═══ DATA UNDER STUDY ═══
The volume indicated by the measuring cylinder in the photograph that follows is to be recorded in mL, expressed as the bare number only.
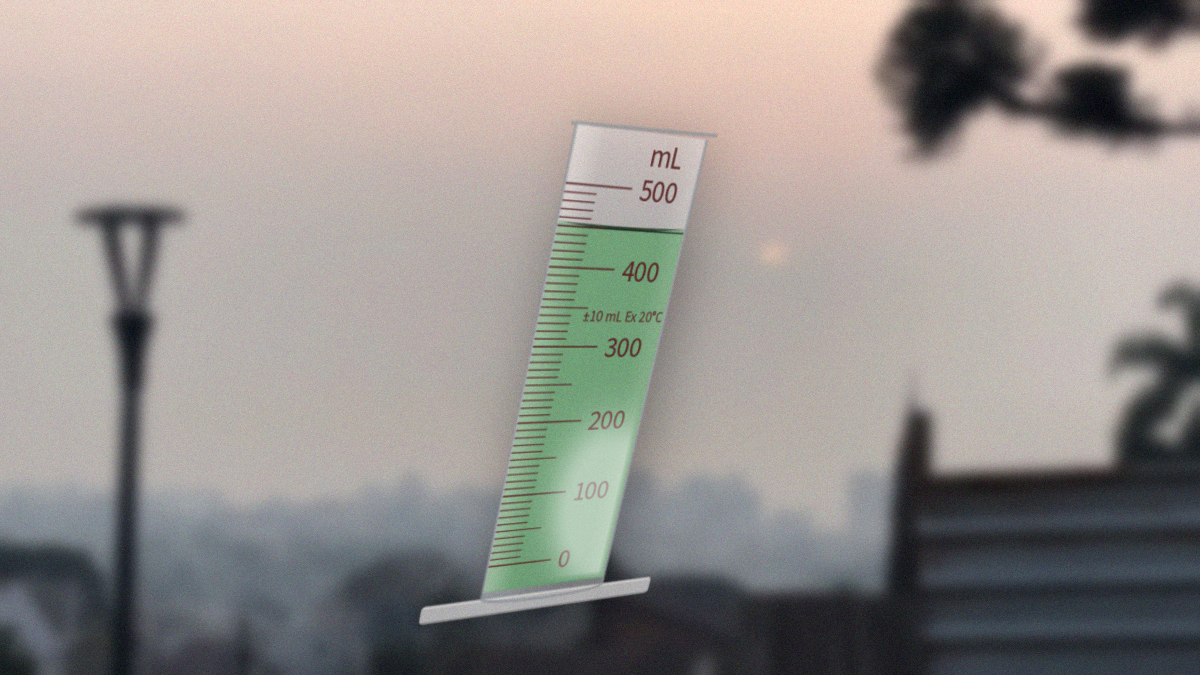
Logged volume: 450
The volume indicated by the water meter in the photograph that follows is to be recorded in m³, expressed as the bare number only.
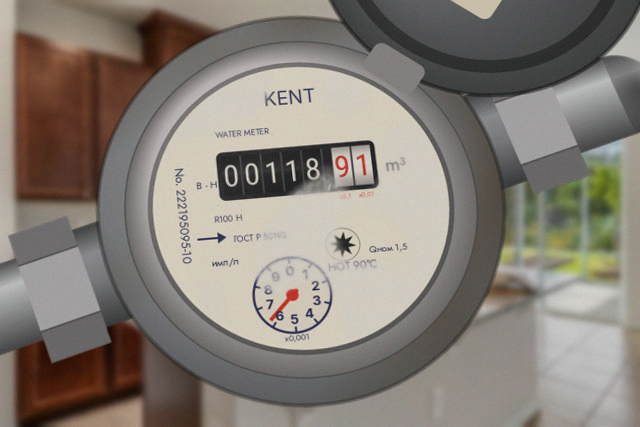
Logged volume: 118.916
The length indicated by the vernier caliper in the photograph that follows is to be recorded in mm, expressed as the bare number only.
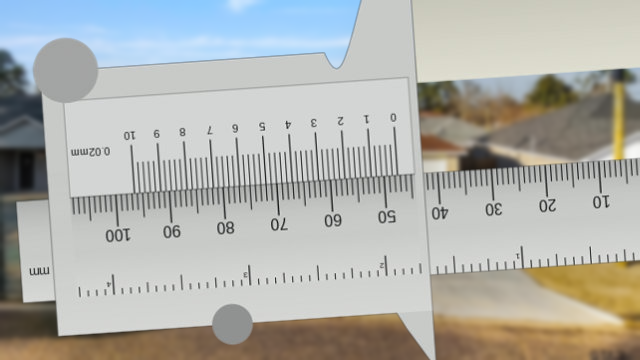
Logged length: 47.5
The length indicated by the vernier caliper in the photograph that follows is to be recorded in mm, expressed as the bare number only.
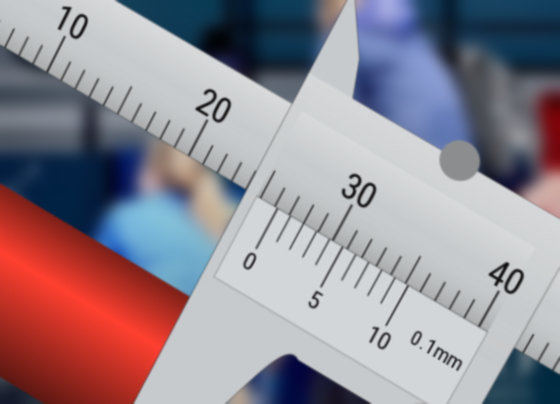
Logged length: 26.2
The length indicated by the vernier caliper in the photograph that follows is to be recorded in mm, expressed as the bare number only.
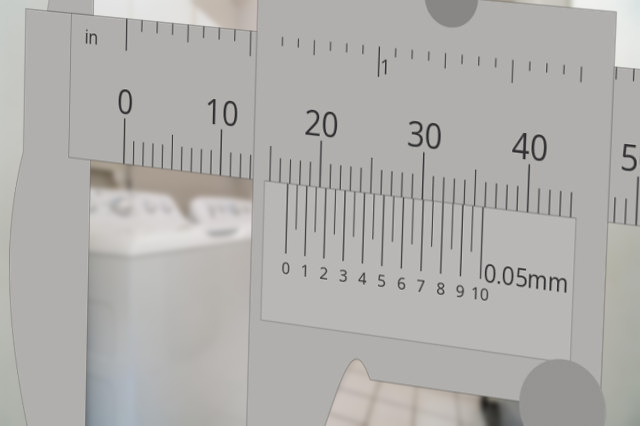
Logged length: 16.8
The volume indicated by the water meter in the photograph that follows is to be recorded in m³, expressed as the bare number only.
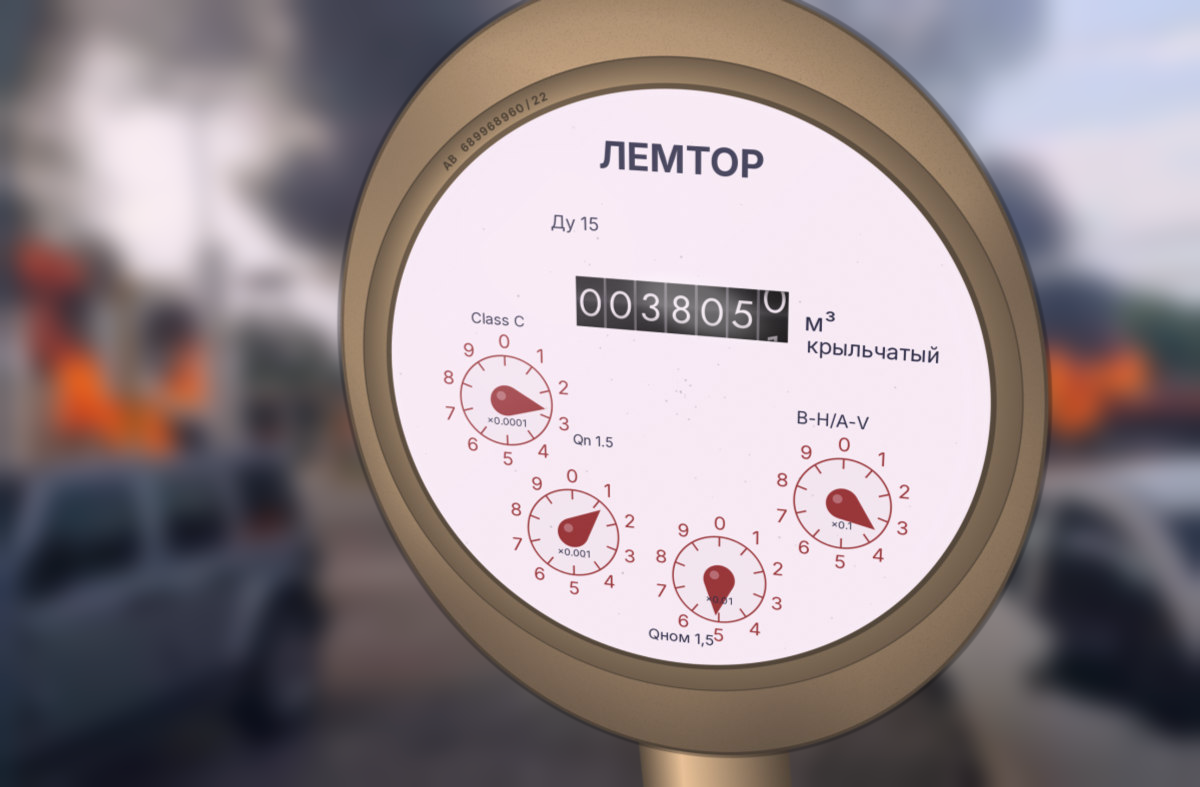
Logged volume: 38050.3512
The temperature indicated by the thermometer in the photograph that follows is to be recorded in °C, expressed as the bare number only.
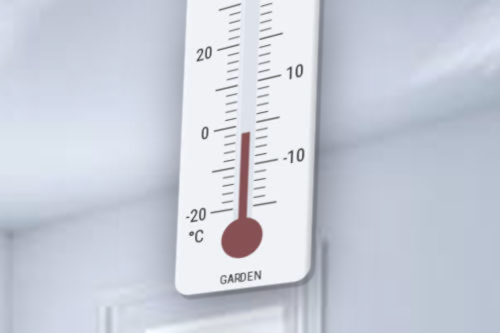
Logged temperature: -2
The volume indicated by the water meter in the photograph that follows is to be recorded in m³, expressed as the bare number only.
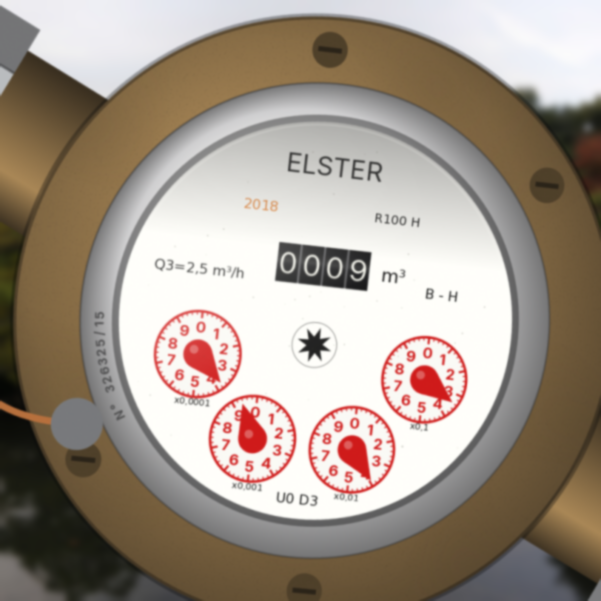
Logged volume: 9.3393
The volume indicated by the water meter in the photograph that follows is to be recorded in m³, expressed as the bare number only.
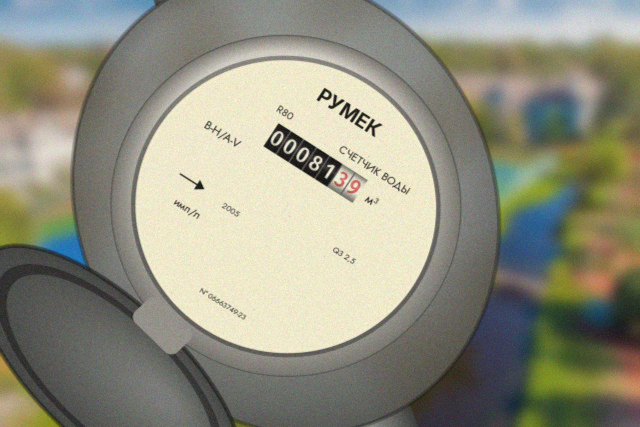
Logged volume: 81.39
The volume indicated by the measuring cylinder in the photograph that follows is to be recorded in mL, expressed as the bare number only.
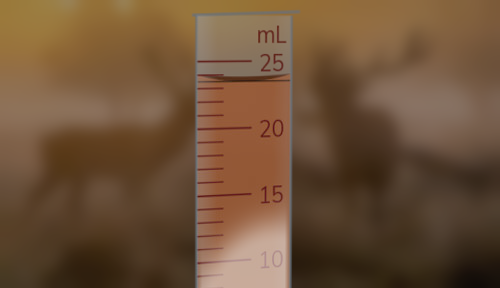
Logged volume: 23.5
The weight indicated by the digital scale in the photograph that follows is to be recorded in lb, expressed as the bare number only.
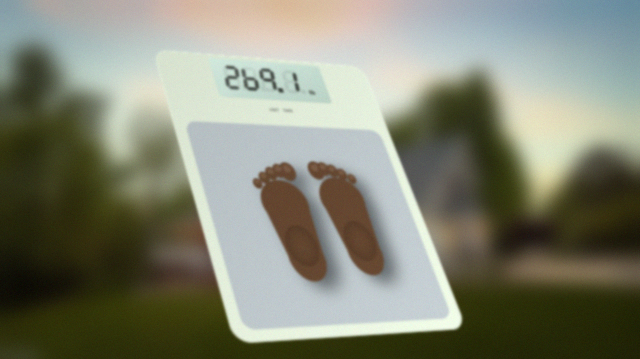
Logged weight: 269.1
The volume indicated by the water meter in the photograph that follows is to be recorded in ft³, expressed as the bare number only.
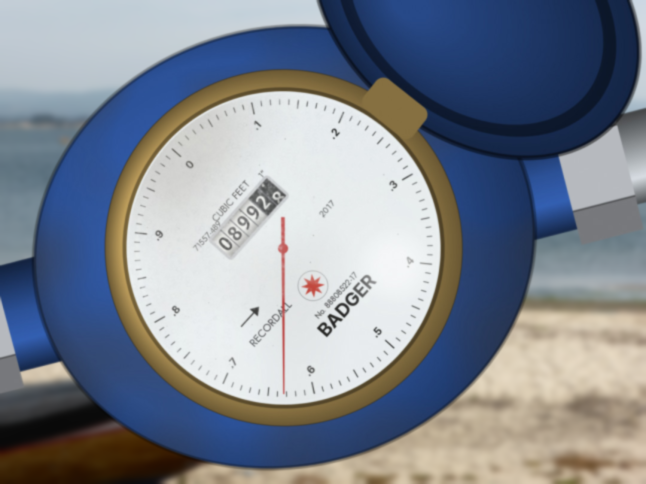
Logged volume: 89927.63
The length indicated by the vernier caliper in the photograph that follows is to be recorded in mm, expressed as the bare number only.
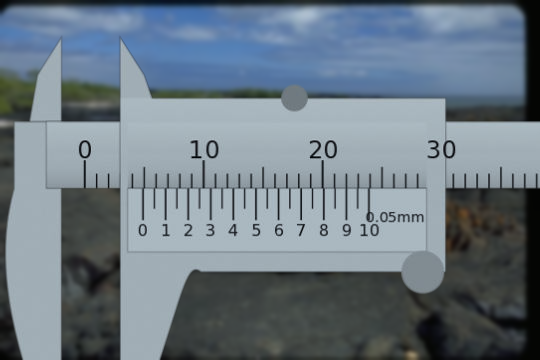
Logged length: 4.9
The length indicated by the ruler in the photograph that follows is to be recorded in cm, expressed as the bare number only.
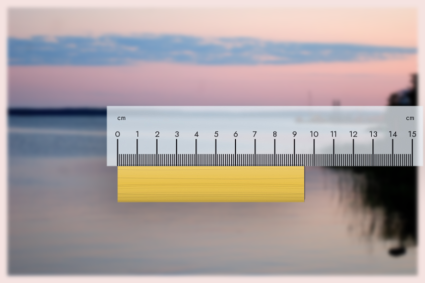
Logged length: 9.5
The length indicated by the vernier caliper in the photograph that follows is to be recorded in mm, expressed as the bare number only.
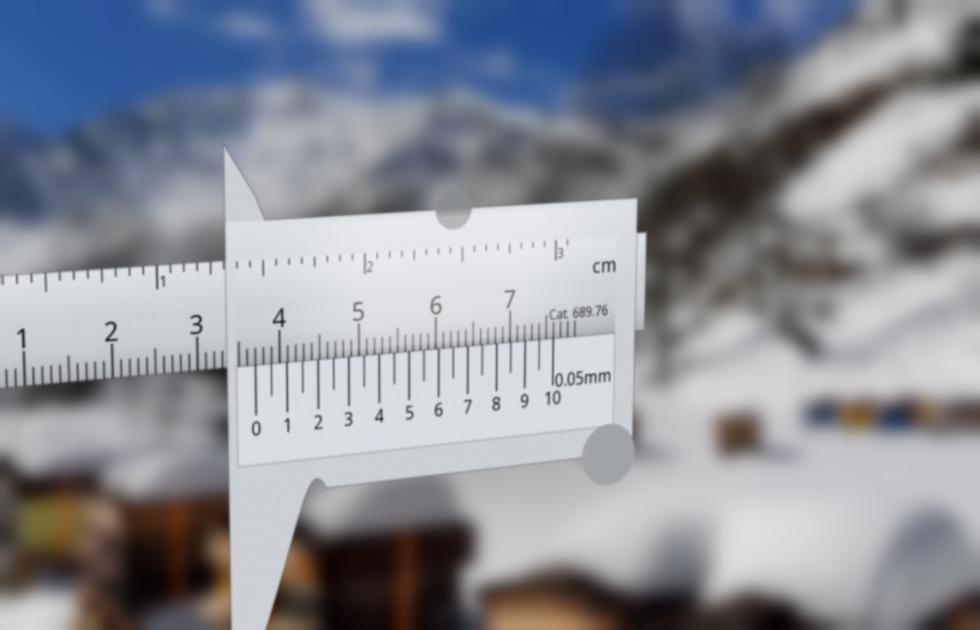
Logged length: 37.0
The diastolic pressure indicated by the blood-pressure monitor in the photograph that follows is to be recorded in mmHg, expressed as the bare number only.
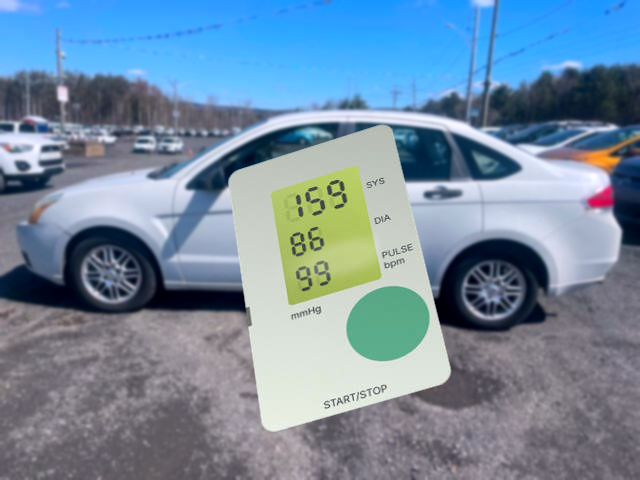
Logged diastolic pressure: 86
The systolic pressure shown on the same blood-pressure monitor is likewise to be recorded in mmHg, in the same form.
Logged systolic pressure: 159
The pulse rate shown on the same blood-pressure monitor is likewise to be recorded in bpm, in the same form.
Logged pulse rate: 99
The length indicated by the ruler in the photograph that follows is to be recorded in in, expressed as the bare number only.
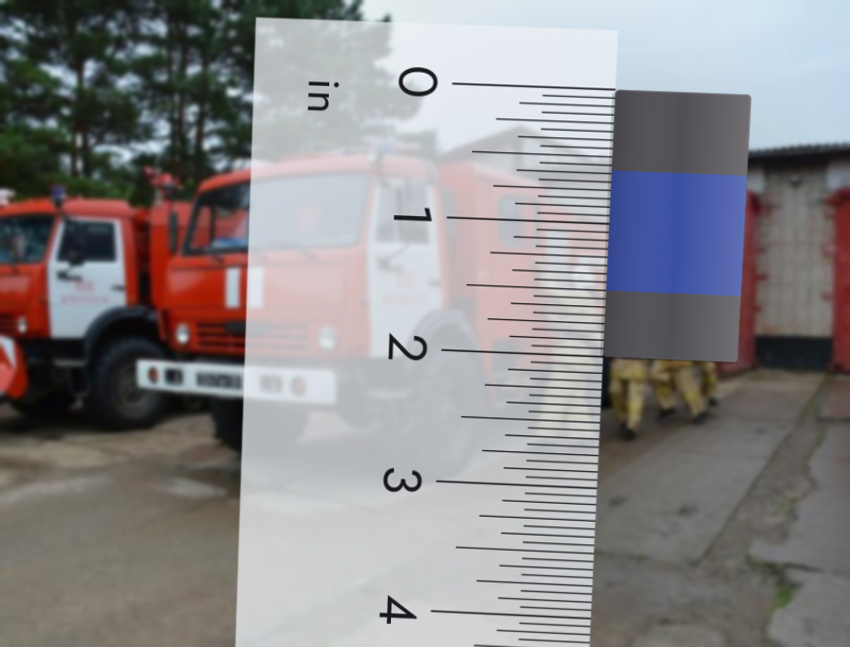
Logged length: 2
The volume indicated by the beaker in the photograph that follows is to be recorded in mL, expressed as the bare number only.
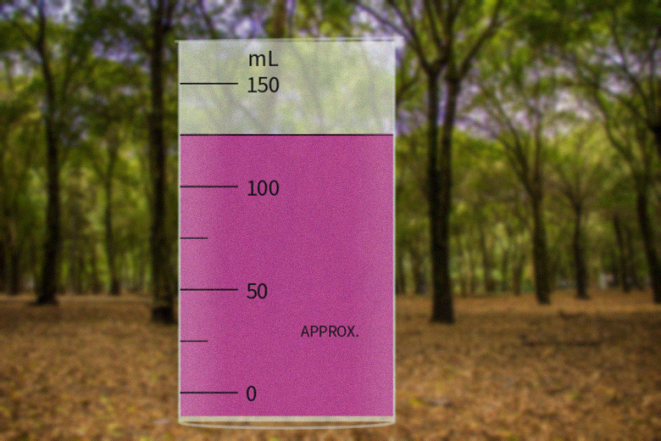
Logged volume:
═══
### PROBLEM TO WORK ON:
Could you repeat all of the material above, switching "water meter" to "flow meter" wherever it appears and keeping everything else unchanged, but without the pictures?

### RESULT OF THE TASK:
The volume indicated by the measuring cylinder in the photograph that follows is to be recorded in mL, expressed as the bare number only.
Logged volume: 450
The volume indicated by the flow meter in the photograph that follows is to be recorded in m³, expressed as the bare number only.
Logged volume: 118.916
The length indicated by the vernier caliper in the photograph that follows is to be recorded in mm, expressed as the bare number only.
Logged length: 47.5
The length indicated by the vernier caliper in the photograph that follows is to be recorded in mm, expressed as the bare number only.
Logged length: 26.2
The length indicated by the vernier caliper in the photograph that follows is to be recorded in mm, expressed as the bare number only.
Logged length: 16.8
The volume indicated by the flow meter in the photograph that follows is to be recorded in m³, expressed as the bare number only.
Logged volume: 38050.3512
The temperature indicated by the thermometer in the photograph that follows is to be recorded in °C, expressed as the bare number only.
Logged temperature: -2
The volume indicated by the flow meter in the photograph that follows is to be recorded in m³, expressed as the bare number only.
Logged volume: 9.3393
The volume indicated by the flow meter in the photograph that follows is to be recorded in m³, expressed as the bare number only.
Logged volume: 81.39
The volume indicated by the measuring cylinder in the photograph that follows is to be recorded in mL, expressed as the bare number only.
Logged volume: 23.5
The weight indicated by the digital scale in the photograph that follows is to be recorded in lb, expressed as the bare number only.
Logged weight: 269.1
The volume indicated by the flow meter in the photograph that follows is to be recorded in ft³, expressed as the bare number only.
Logged volume: 89927.63
The length indicated by the vernier caliper in the photograph that follows is to be recorded in mm, expressed as the bare number only.
Logged length: 4.9
The length indicated by the ruler in the photograph that follows is to be recorded in cm, expressed as the bare number only.
Logged length: 9.5
The length indicated by the vernier caliper in the photograph that follows is to be recorded in mm, expressed as the bare number only.
Logged length: 37.0
The diastolic pressure indicated by the blood-pressure monitor in the photograph that follows is to be recorded in mmHg, expressed as the bare number only.
Logged diastolic pressure: 86
The systolic pressure shown on the same blood-pressure monitor is likewise to be recorded in mmHg, in the same form.
Logged systolic pressure: 159
The pulse rate shown on the same blood-pressure monitor is likewise to be recorded in bpm, in the same form.
Logged pulse rate: 99
The length indicated by the ruler in the photograph that follows is to be recorded in in, expressed as the bare number only.
Logged length: 2
The volume indicated by the beaker in the photograph that follows is to be recorded in mL, expressed as the bare number only.
Logged volume:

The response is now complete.